# Extract provided
##############################
So, it is possible that the BBS may fade away, as some expect, or it may be a temporary demise, a period of tactical hibernation for the reasons that I have given above. In either case I expect the Muslim problem to continue because there are reasons of a structural order behind it. First of all we must note that the Muslim problem did not arise because the BBS suddenly erupted. There were anti-Muslim ructions practically every year from 1976 to around 2002. Later there were the rousing anti-Muslim tirades of the late Rev. Soma Thera on State-owned television. That was stopped by the Government, but after that he availed of a Sunday weekly column in a leading newspaper. Over the last two years we have had the anti-Muslim action of the BBS and other extremist groups. In addition, there have been over the decades several irritants spoiling Sinhalese-Muslim relations: the mosque calls to prayer over loud-speakers, the proliferation of mosques, cattle-slaughter, and so on.

The striking thing about the negative developments that I have outlined in the preceding paragraph is that successive Governments did little or nothing by way of corrective or deterrent action. There was a failure, or rather a refusal, to take such action. I will not go into details about that refusal as it will take too much space, and instead I will put forward the possible reason for it. The reason is that there has been no serious attempt at nation-building in Sri Lanka, no attempt at all to establish stable ethnic harmony, apart of course from hollow verbiage about it, and the reason for that is that the nation is conceived of, particularly by the Sinhalese power elite, as already existing. This has been the land of the Sinhalese people from ancient times, with a special position for the Buddhists because they are the guardians of Buddhism in all its pristine purity. The minorities are no more than “visitors” to this island who should not make “undue demands”, in the felicitous phraseology of Sarath Fonseka. There was no punitive action of a deterrent order taken against anti-Muslim violence from 1976 to 2002, nor an assertion of the rule of law over the BBS monks, probably because all that serves to show to the Muslims who’s boss in this island.
##############################
# Source data
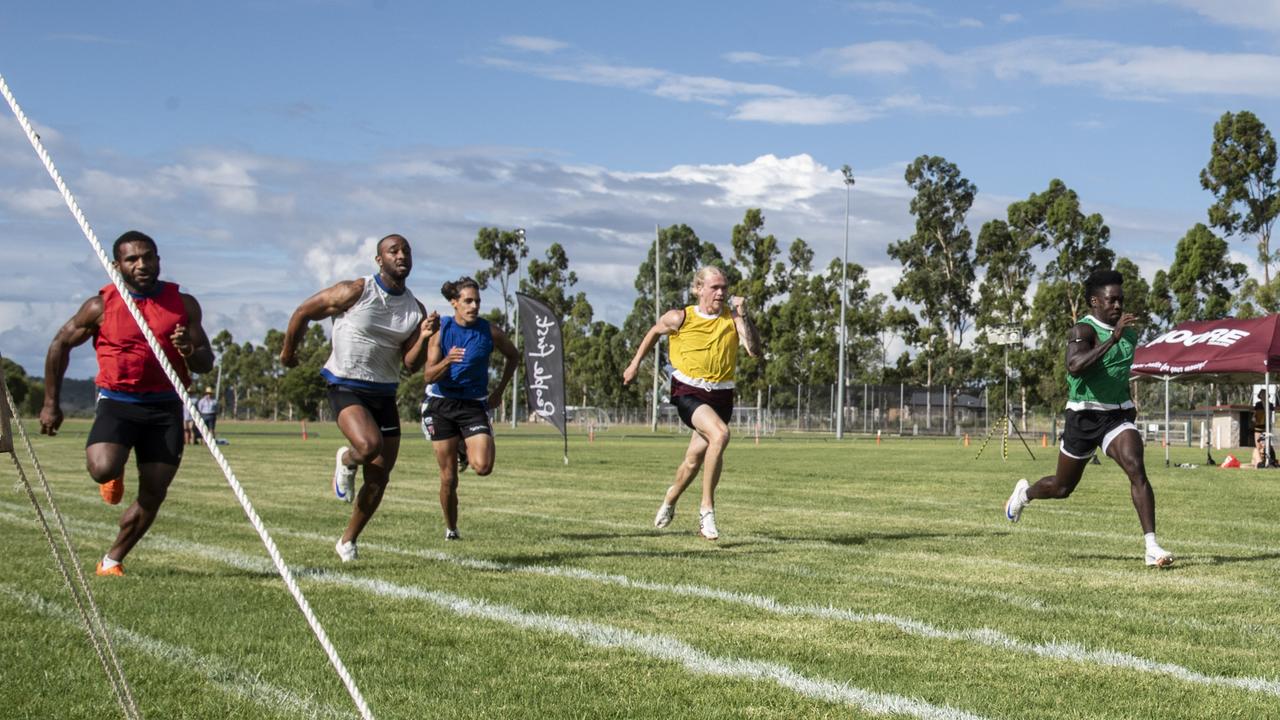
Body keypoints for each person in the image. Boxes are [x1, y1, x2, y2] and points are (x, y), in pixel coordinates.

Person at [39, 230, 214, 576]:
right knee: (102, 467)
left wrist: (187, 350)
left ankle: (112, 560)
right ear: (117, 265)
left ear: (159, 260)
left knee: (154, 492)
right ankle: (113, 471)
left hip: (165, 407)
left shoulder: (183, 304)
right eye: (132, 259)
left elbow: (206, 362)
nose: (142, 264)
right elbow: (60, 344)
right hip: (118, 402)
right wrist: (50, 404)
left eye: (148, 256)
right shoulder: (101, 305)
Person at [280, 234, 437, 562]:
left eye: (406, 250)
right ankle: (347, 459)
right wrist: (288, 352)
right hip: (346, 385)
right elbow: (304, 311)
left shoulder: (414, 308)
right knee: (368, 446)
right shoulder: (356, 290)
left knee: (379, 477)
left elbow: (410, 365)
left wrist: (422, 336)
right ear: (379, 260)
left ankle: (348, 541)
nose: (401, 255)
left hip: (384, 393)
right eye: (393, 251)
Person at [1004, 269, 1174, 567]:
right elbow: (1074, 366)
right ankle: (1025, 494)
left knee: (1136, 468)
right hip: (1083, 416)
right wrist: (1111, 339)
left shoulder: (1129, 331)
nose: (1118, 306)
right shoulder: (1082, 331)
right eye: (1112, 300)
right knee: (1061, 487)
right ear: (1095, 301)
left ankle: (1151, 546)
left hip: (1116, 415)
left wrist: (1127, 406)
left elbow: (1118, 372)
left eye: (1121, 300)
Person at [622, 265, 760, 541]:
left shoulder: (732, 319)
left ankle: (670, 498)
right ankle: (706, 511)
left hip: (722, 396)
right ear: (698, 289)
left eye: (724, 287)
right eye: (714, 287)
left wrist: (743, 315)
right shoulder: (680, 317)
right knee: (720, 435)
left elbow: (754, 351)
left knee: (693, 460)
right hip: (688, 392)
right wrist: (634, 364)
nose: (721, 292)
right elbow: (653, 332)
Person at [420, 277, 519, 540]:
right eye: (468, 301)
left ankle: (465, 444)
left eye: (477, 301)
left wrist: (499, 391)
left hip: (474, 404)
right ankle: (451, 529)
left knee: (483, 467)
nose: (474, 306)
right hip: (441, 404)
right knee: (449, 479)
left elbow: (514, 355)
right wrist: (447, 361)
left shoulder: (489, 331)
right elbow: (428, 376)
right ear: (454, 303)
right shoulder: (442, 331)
##############################
# Assignment
Reproduce the passage above about the Muslim problem in Sri Lanka word for word, from its first sentence to its last.

# Written response
So, it is possible that the BBS may fade away, as some expect, or it may be a temporary demise, a period of tactical hibernation for the reasons that I have given above. In either case I expect the Muslim problem to continue because there are reasons of a structural order behind it. First of all we must note that the Muslim problem did not arise because the BBS suddenly erupted. There were anti-Muslim ructions practically every year from 1976 to around 2002. Later there were the rousing anti-Muslim tirades of the late Rev. Soma Thera on State-owned television. That was stopped by the Government, but after that he availed of a Sunday weekly column in a leading newspaper. Over the last two years we have had the anti-Muslim action of the BBS and other extremist groups. In addition, there have been over the decades several irritants spoiling Sinhalese-Muslim relations: the mosque calls to prayer over loud-speakers, the proliferation of mosques, cattle-slaughter, and so on.

The striking thing about the negative developments that I have outlined in the preceding paragraph is that successive Governments did little or nothing by way of corrective or deterrent action. There was a failure, or rather a refusal, to take such action. I will not go into details about that refusal as it will take too much space, and instead I will put forward the possible reason for it. The reason is that there has been no serious attempt at nation-building in Sri Lanka, no attempt at all to establish stable ethnic harmony, apart of course from hollow verbiage about it, and the reason for that is that the nation is conceived of, particularly by the Sinhalese power elite, as already existing. This has been the land of the Sinhalese people from ancient times, with a special position for the Buddhists because they are the guardians of Buddhism in all its pristine purity. The minorities are no more than “visitors” to this island who should not make “undue demands”, in the felicitous phraseology of Sarath Fonseka. There was no punitive action of a deterrent order taken against anti-Muslim violence from 1976 to 2002, nor an assertion of the rule of law over the BBS monks, probably because all that serves to show to the Muslims who’s boss in this island.